Hi, I'm writing a little project which interacts with a set of servers using HTTP 1.1 GET and POST. The server gives me the response after some header lines, so I though on using strtok() function using \n as the delimiter but there is a crash whenever I try to do so.

Is there any simple way to parse a HTTP response in C? I would like not to use 3rd party libraries for this but if it was really necesary I won't have any problem.

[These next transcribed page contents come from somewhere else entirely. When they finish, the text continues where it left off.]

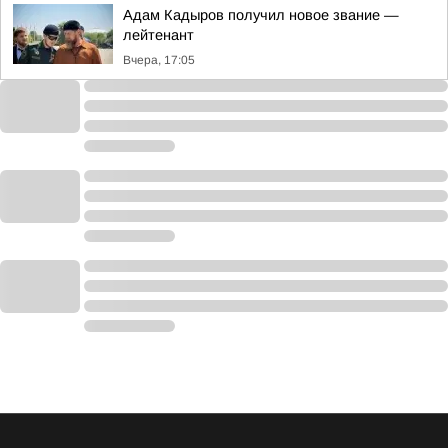
Адам Кадыров получил новое звание —
лейтенант
Вчера, 17:05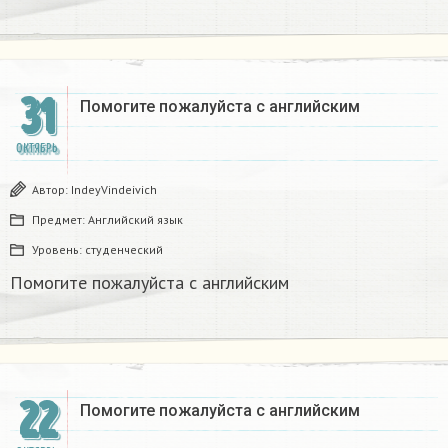
31
Помогите пожалуйста с английским
ОКТЯБРЬ
Автор:
IndeyVindeivich
Предмет:
Английский язык
Уровень:
студенческий
Помогите пожалуйста с английским
22
Помогите пожалуйста с английским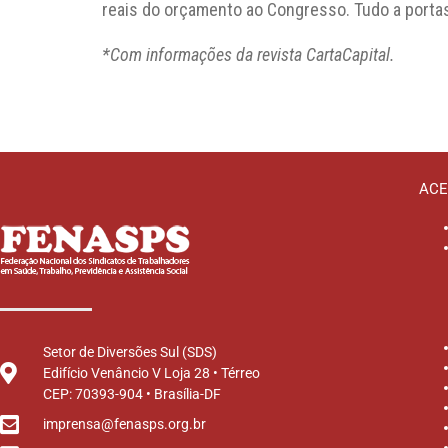
reais do orçamento ao Congresso. Tudo a portas
*Com informações da revista CartaCapital.
ACE
Setor de Diversões Sul (SDS)
Edifício Venâncio V Loja 28 • Térreo
CEP: 70393-904 • Brasília-DF
imprensa@fenasps.org.br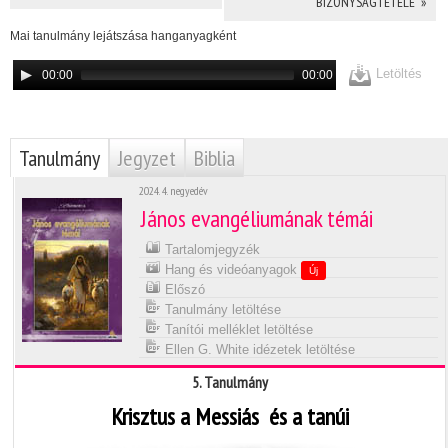
BIZONYSÁGTÉTELE »
Mai tanulmány lejátszása hanganyagként
Letöltés
00:00
00:00
Tanulmány
Jegyzet
Biblia
2024. 4. negyedév
János evangéliumának témái
Tartalomjegyzék
Hang és videóanyagok
Új
Előszó
Tanulmány letöltése
Tanítói melléklet letöltése
Ellen G. White idézetek letöltése
5. Tanulmány
Krisztus a Messiás  és a tanúi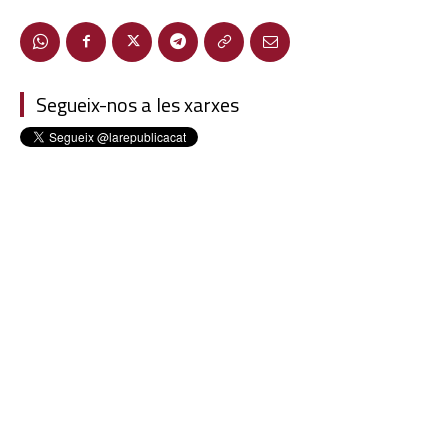
Segueix-nos a les xarxes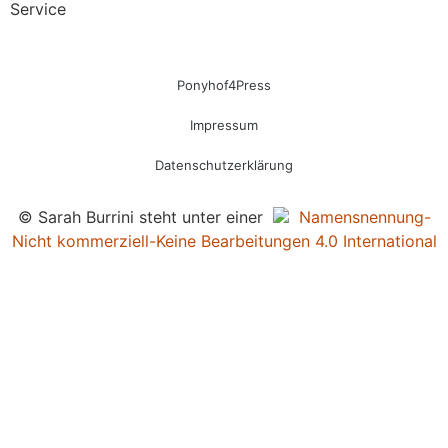
Service
Ponyhof4Press
Impressum
Datenschutzerklärung
© Sarah Burrini steht unter einer
Namensnennung-
Nicht kommerziell-Keine Bearbeitungen 4.0 International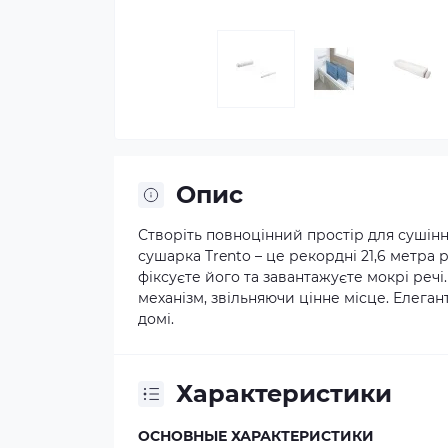
Опис
Створіть повноцінний простір для сушінн
сушарка Trento – це рекордні 21,6 метра р
фіксуєте його та завантажуєте мокрі реч
механізм, звільняючи цінне місце. Елега
домі.
Характеристики
ОСНОВНЫЕ ХАРАКТЕРИСТИКИ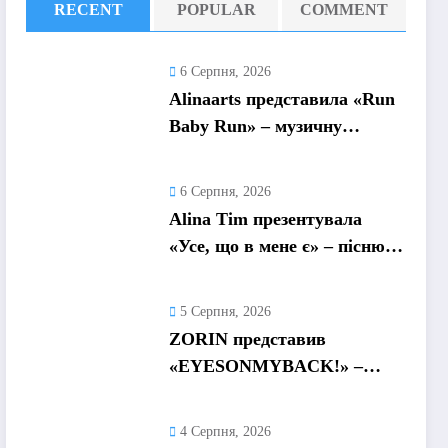
RECENT
POPULAR
COMMENT
6 Серпня, 2026
Alinaarts представила «Run
Baby Run» – музичну
підтримку для тих, хто
продовжує жити попри
6 Серпня, 2026
війну
Alina Tim презентувала
«Усе, що в мене є» – пісню
про любов без драм,
маніпуляцій і зайвих ігор
5 Серпня, 2026
ZORIN представив
«EYESONMYBACK!» –
емоційний трек про
боротьбу із власними
4 Серпня, 2026
думками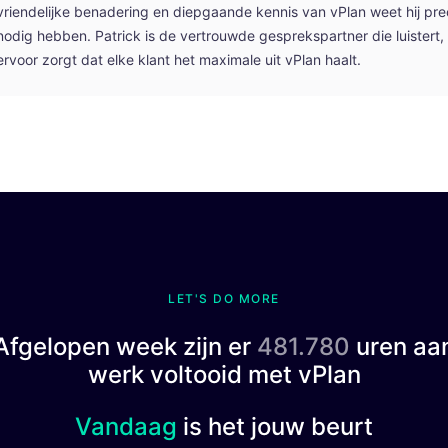
vriendelijke benadering en diepgaande kennis van vPlan weet hij pre
nodig hebben. Patrick is de vertrouwde gesprekspartner die luistert
ervoor zorgt dat elke klant het maximale uit vPlan haalt.
LET'S DO MORE
Afgelopen week zijn er
481.780
uren aa
werk voltooid met vPlan
Vandaag
is het jouw beurt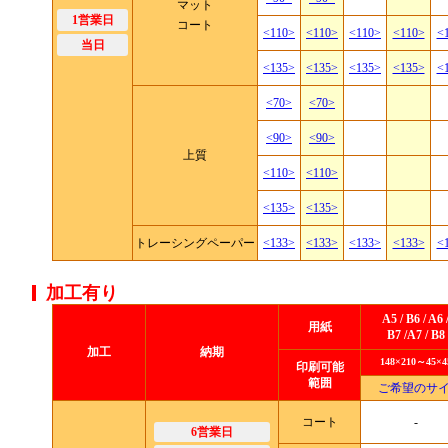
マット
1営業日
コート
<110>
<110>
<110>
<110>
<
当日
<135>
<135>
<135>
<135>
<
<70>
<70>
<90>
<90>
上質
<110>
<110>
<135>
<135>
トレーシングペーパー
<133>
<133>
<133>
<133>
<
加工有り
A5 / B6 / A6 
用紙
B7 /A7 / B8
加工
納期
148×210～
45×4
印刷可能
範囲
ご希望のサ
コート
-
6営業日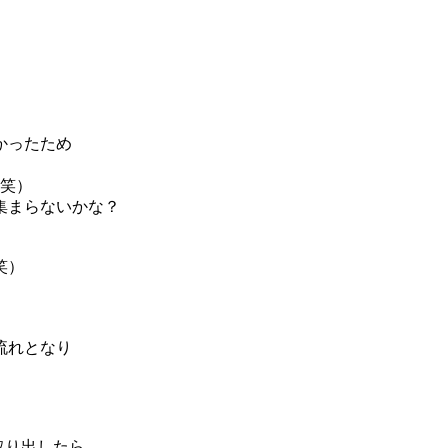
かったため
（笑）
集まらないかな？
笑）
流れとなり
取り出したら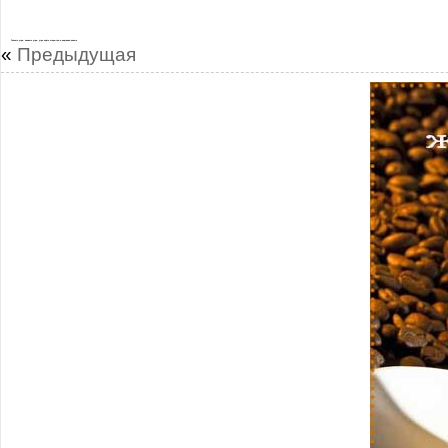
Теплого утра, нежного утра, утро кофе открытки и картинки новые
«
Предыдущая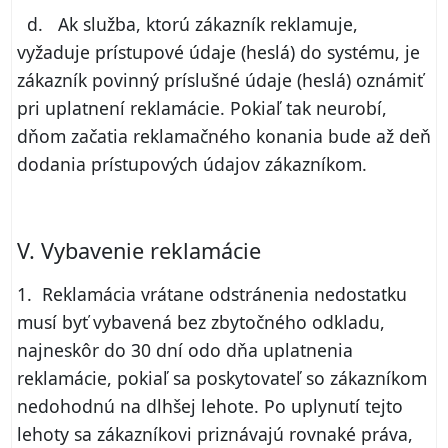
d. Ak služba, ktorú zákazník reklamuje,
vyžaduje prístupové údaje (heslá) do systému, je
zákazník povinný príslušné údaje (heslá) oznámiť
pri uplatnení reklamácie. Pokiaľ tak neurobí,
dňom začatia reklamačného konania bude až deň
dodania prístupových údajov zákazníkom.
V. Vybavenie reklamácie
1. Reklamácia vrátane odstránenia nedostatku
musí byť vybavená bez zbytočného odkladu,
najneskôr do 30 dní odo dňa uplatnenia
reklamácie, pokiaľ sa poskytovateľ so zákazníkom
nedohodnú na dlhšej lehote. Po uplynutí tejto
lehoty sa zákazníkovi priznávajú rovnaké práva,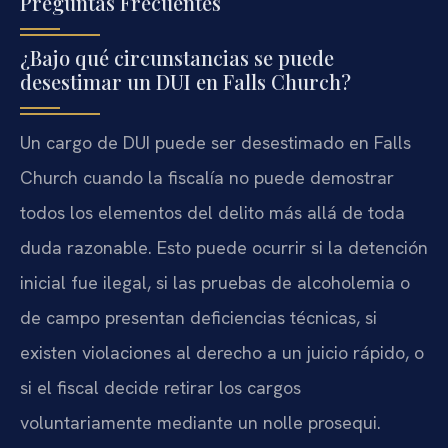
Preguntas Frecuentes
¿Bajo qué circunstancias se puede
desestimar un DUI en Falls Church?
Un cargo de DUI puede ser desestimado en Falls
Church cuando la fiscalía no puede demostrar
todos los elementos del delito más allá de toda
duda razonable. Esto puede ocurrir si la detención
inicial fue ilegal, si las pruebas de alcoholemia o
de campo presentan deficiencias técnicas, si
existen violaciones al derecho a un juicio rápido, o
si el fiscal decide retirar los cargos
voluntariamente mediante un nolle prosequi.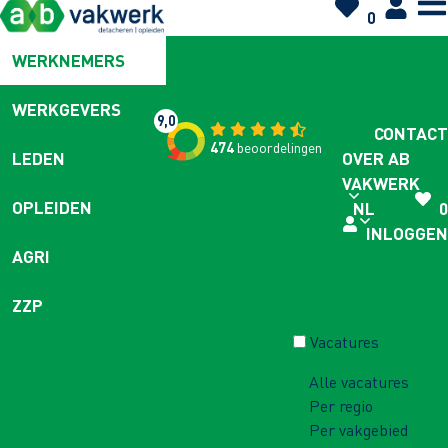
0
WERKNEMERS
WERKGEVERS
9,0
CONTACT
474
beoordelingen
OVER AB
LEDEN
VAKWERK
OPLEIDEN
NL
0
INLOGGEN
AGRI
ZZP
Vacatures
Alle vacatures
Per regio
Per vakgebied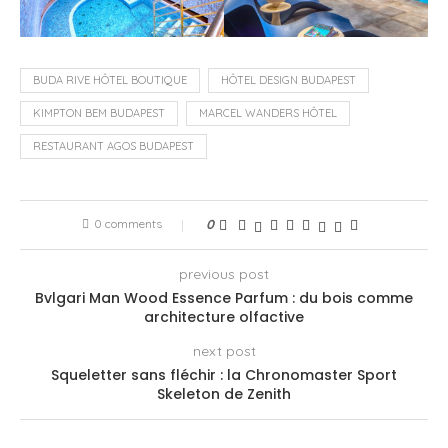
BUDA RIVE HÔTEL BOUTIQUE
HÔTEL DESIGN BUDAPEST
KIMPTON BEM BUDAPEST
MARCEL WANDERS HÔTEL
RESTAURANT AGOS BUDAPEST
0 comments
0
previous post
Bvlgari Man Wood Essence Parfum : du bois comme
architecture olfactive
next post
Squeletter sans fléchir : la Chronomaster Sport
Skeleton de Zenith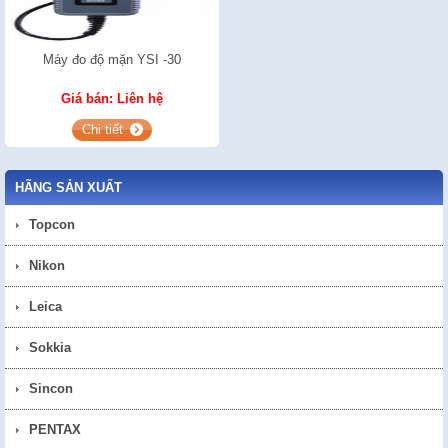
Máy đo độ mặn YSI -30
Giá bán: Liên hệ
Chi tiết
HÃNG SẢN XUẤT
Topcon
Nikon
Leica
Sokkia
Sincon
PENTAX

Thank you very much for everything.

EDIT: Here is some example code, just trying to print the lines:

char *response = "HTTP/1.1 200 OK\nServer: Apache-Coyote/1.1\nPragma: no-cache"

char *token = NULL;
token = strtok(response, "\n");
while (token) {
    printf("Current token: %s.\n", token);
    token = strtok(NULL, "\n");
}
+2  A: 

http-parser is a simple and super-fast HTTP parser written in C for the Node.js project

It's only 2 C files, without any external dependencies.

Eli Bendersky
+2  A: 

The problem in the code you've posted is pretty simple: strtok works by modifying the string you pass to it. Modifying a string literal gives undefined behavior. A truly minuscule change to your code lets it work (I've also headed the appropriate headers, and moved the executable part into a function:

#include <string.h>
#include <stdio.h>

char response[] = "HTTP/1.1 200 OK\nServer: Apache-Coyote/1.1\nPragma: no-cache";

int main() { 
    char *token = NULL;
    token = strtok(response, "\n");
    while (token) {
        printf("Current token: %s.\n", token);
        token = strtok(NULL, "\n");
    }
    return 0;
}

In real use, you'll be reading the HTTP response into a buffer anyway; the problem you encountered only arises in a trivial test case like you generated. At the same time, it does point to the fact that strtok is a pretty poorly designed function, and you'd almost certainly be better off with something else.

Jerry Coffin
Not sure why you think this issue reflects poorl on strtok. The real problem is the fact that a string literal is considered a `char *` instead of a `const char *` and the issue can affect any code that modifies the string input.
R Samuel Klatchko
It reflects poorly on `strtok`, because it unnecessarily restricts its range of input to data that's not only modifiable, but that you don't mind basically destroying in the process of using it.